Ich frage mich ob in dem auch ein Abstinenznachweis miteingeschlossen ist oder ob das explizit erwähnt wäre.
In welchem Bundesland wohnst Du denn? Ich vermute mal Bayern?
Eine MPU ohne Abstinenznachweise ist i.d.R. nicht zu bestehen.
Die Abstinenznachweise werden nicht angeordnet sondern sind die "Eintrittskarte" für eine MPU....
LeonardFisherman hat geschrieben:
Do 24. Jan 2019, 17:15

Was mich auch interessieren würde ist ob ich bei 14ng COOH als Gelegenheitskonsument oder als Probierkonsument dastehe.
Über eine Einschätzung zu dem was noch auf mich zukommt würde ich mich freuen..

Mit freundlichen Grüßen

Lies mal folgenden Link durch, wenn Du dann noch Fragen hast melde dich ruhig wieder
https://www.strafverteidiger-schueller. ... %C3%B6gen/

Ich wünsche Dir viel Glück....

HabAuchNeMeinung

Finny
Beiträge: 2
Registriert: Sa 26. Jan 2019, 16:44

Polizeikontrolle mit Krankenhausaufenthalt

Beitrag von Finny » Sa 26. Jan 2019, 18:26

Guten Abend,

Ich wurde am Di.den 22.01.2019 nach der Arbeit von der Polizei angehalten.

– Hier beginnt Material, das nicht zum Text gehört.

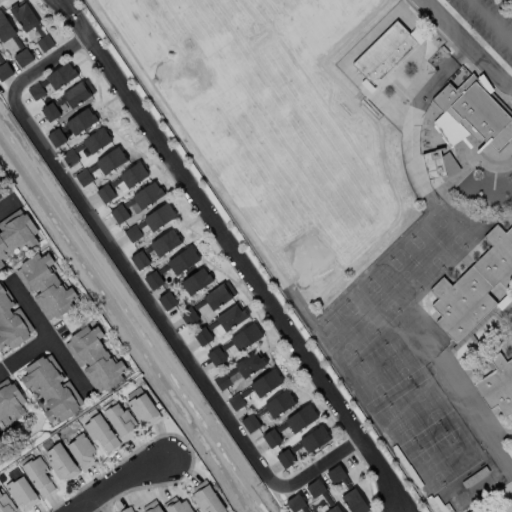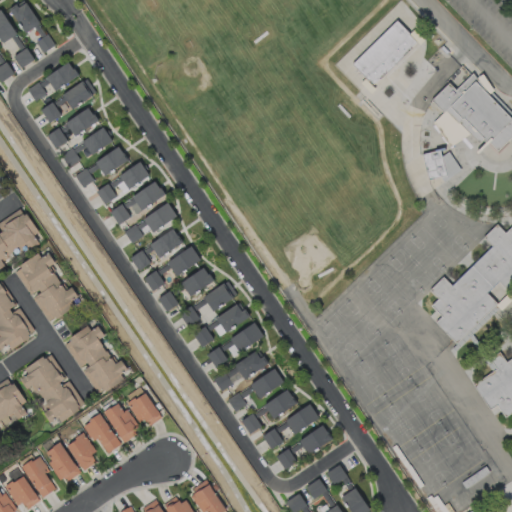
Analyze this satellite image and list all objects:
road: (60, 8)
road: (70, 8)
building: (23, 15)
road: (492, 20)
building: (5, 27)
parking lot: (478, 33)
building: (43, 42)
road: (466, 44)
building: (384, 49)
building: (383, 52)
building: (4, 70)
building: (60, 75)
building: (36, 90)
building: (77, 92)
building: (52, 109)
building: (478, 112)
building: (472, 113)
building: (80, 120)
building: (56, 136)
building: (96, 139)
building: (69, 156)
building: (110, 159)
building: (437, 162)
building: (83, 176)
building: (121, 182)
road: (3, 196)
building: (135, 202)
road: (3, 204)
building: (149, 221)
building: (15, 232)
building: (164, 242)
building: (140, 259)
building: (182, 259)
road: (240, 264)
building: (152, 279)
building: (195, 280)
building: (475, 283)
building: (45, 285)
building: (474, 287)
road: (141, 292)
building: (218, 294)
building: (166, 300)
building: (231, 316)
building: (11, 320)
road: (45, 335)
building: (202, 335)
building: (245, 336)
road: (23, 352)
park: (415, 352)
building: (215, 355)
building: (94, 358)
building: (249, 363)
building: (222, 380)
building: (265, 382)
building: (496, 383)
building: (51, 387)
building: (498, 387)
building: (235, 401)
building: (278, 402)
building: (141, 405)
building: (120, 421)
building: (249, 422)
building: (289, 424)
building: (101, 433)
building: (314, 438)
building: (81, 450)
building: (287, 455)
building: (60, 462)
building: (38, 475)
road: (119, 478)
building: (314, 487)
building: (21, 491)
building: (206, 497)
building: (354, 501)
building: (294, 502)
building: (175, 504)
building: (151, 506)
road: (82, 508)
building: (127, 509)
building: (333, 509)
building: (470, 510)
park: (425, 511)
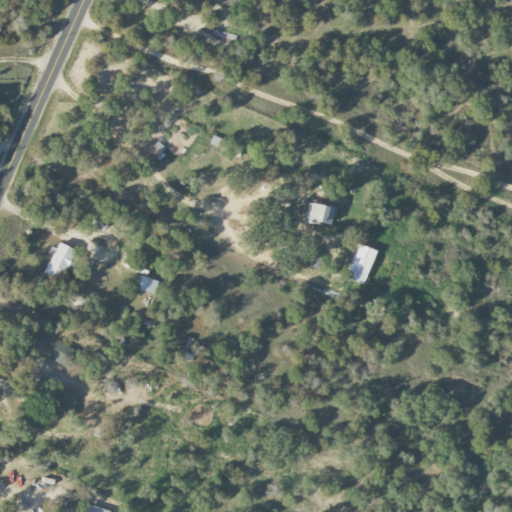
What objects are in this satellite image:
road: (157, 2)
building: (227, 2)
road: (27, 58)
road: (42, 93)
road: (293, 106)
building: (157, 150)
building: (318, 214)
road: (47, 226)
building: (362, 259)
building: (60, 260)
building: (60, 353)
road: (6, 487)
building: (93, 509)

Habe die Abgabe von Urin erst verweigert und keinerlei Angaben zu irgendeinem Konsumverhalten gemacht.Nachdem die Polizei mir die Weiterfahrt verweigerte und damit drohte mich gewaltsam mitzunehmen und eine Blutuntersuchung anzuordnen,entschied ich mich dazu doch Urin abzugeben,was aber weder auf der Straße,noch auf der Polizeistation dann funktionierte.Mir wurde übel,schwindelich und ich bekam bestialische Unterleibsschmerzen auf der Polizeistation.Mir wurde dann noch ein Schriftstück vorgelegt,das ich jedoch nicht unterschrieben habe und einen Speicheltest wollte ich da dann auch nicht mehr machen.
Darauf hin ist die Polizei mit mir ins Krankenhaus gefahren,wo ich mir anstandslos vom linken Arm Blut habe abnehmen lassen.Gab dann noch einen Arztbericht und ein Entlassungformular,das ich unterschrieben habe.
Habe mich allen gegenüber Kooperativ verhalten und habe mich auch bei den Polizisten und dem Ärzteteam für die unannehmlichkeit entschuldigt.


Kann ich irgendetwas machen, um vorzubeugen.?.

Vielen Dank und MfG
Zuletzt geändert von Finny am Sa 26. Jan 2019, 21:36, insgesamt 5-mal geändert.